In fact, a too-sensitive palate just gets in the way. If a beer snob’s mind is busy trying to decipher a vast array of signals from his tongue, it becomes very difficult for him to think up a clever way to insult a fellow beer snob’s tie.

You don’t need to know what the hell you’re talking about.
The fact of the matter is, no one really knows how to tell a good beer from a bad one. The prestigious Beerophile Digest, for example, will declare McChumley’s Mauled Herring Ale to be “a delightful triumph of art and nature right up there with the pulsating shower head” while the brash Xtreme Brewski Review will assert the same ale to be “the sort of crap drank by hoity-toities who take lots of showers and stuff.”

You don’t have to learn a foreign language.
While a wine snob is expected to speak enough French to enrage a Frenchman, the beer snob only needs to speak enough English to infuriate an Englishman, which only requires slurring, “Hey you remember when we saved your butts from the Germans back in Dubya Dubya Two? Remember that?”

The terminology is simple and straightforward.
For example, the guy who pours the beer is a bartender and not some snooty guy whose title looks suspiciously similar to smellier but is actually pronounced like the cry of a gardener pleasantly surprised while trying to explain the holes in your lawn: “Some mole-yay!”

Enthusiasm and relish are more important than experience and research.
When it comes to rating beers, you don’t need to be able to identify the vintage or know which field the hops were grown in. This would just confuse you. Neither do you need to attend mundane festivals, read a bunch of dreary books or even sample a lot of different beers. All you need is a big helping of enthusiasm and relish, and by that I mean sarcasm and snootiness.


The Wide World of Beers

When you were a teenager you probably thought all beers were just called “beer” or maybe “brewski” if you were feeling technical. But as a beer snob you should be aware that there are many subcategories of beers, in the same way that certain dogs are called “Cocker Spaniels” and “Rat Terriers,” and some large rats are called “Chihuahuas.”

ale: some purists will tell you this English brew is not really beer at all, but these are the same type of people who will tell you that drinking a case of beer in the company of your dog is not a “kick-ass time.”

bitter: this hoppy English stalwart is a favorite among elderly men who smoke pipes, carry change purses and will insist that Field Marshal Rommel was “indeed crafty as a fox, but no match for this cunning English bulldog.”

bock: this German beer is named for the billy goat, because, just like a billy goat, it’s lively, strong and smells like a billy goat.

doppelbock: German for double billy goat. You get the idea.

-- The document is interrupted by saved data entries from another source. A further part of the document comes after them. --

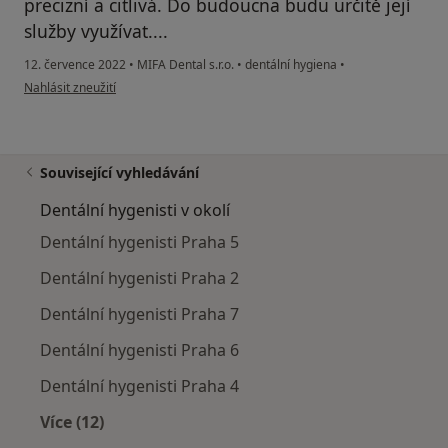
precizní a citlivá. Do budoucna budu určitě její
služby využívat....
12. července 2022
•
MIFA Dental s.r.o.
•
dentální hygiena
•
podle názoru uživatele Vendula gacek Kotrlová
Nahlásit zneužití
Související vyhledávání
Dentální hygenisti v okolí
Dentální hygenisti Praha 5
Dentální hygenisti Praha 2
Dentální hygenisti Praha 7
Dentální hygenisti Praha 6
Dentální hygenisti Praha 4
Více (12)
Více v kategorii: Dentální hygenisti v okolí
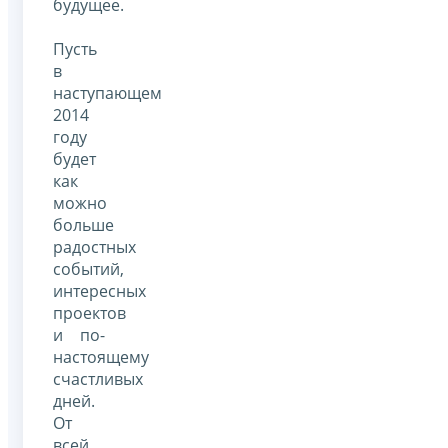
будущее.
Пусть
в
наступающем
2014
году
будет
как
можно
больше
радостных
событий,
интересных
проектов
и по-
настоящему
счастливых
дней.
От
всей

export: this is a type of beer so awful the locals refuse to drink it, so the brewery ships it off to foreigners who don’t know any better.

fruit: these flavored beers were introduced to appeal to women and certain men who get very defensive when you inform them they are plainly homosexual.

lager: there are those who like to say this light, golden beer is served cold so as to distinguish it from urine, but the truth of the matter is urine also has a much better head.

malt liquor: some will argue this is not beer at all, but let me tell you something: if it tastes like a duck, smells like a duck and makes you walk like a duck, it is probably malt liquor.

porter: this strong beer was named for the rugged laborers who made it popular in Old England and would quite frankly drink billy goat sweat if it got them drunk.

stout: these dark, rich beers are called such because after drinking a dozen of them you will feel stout enough to wrestle all four of the cops by yourself.

trappist: this type of ale is brewed by monks noted for their skill at trapping tourists in their monastery’s overpriced gift shops. They changed their name from trapper to trappist in 1816 when they realized they spoke French and thus needed a fancier title.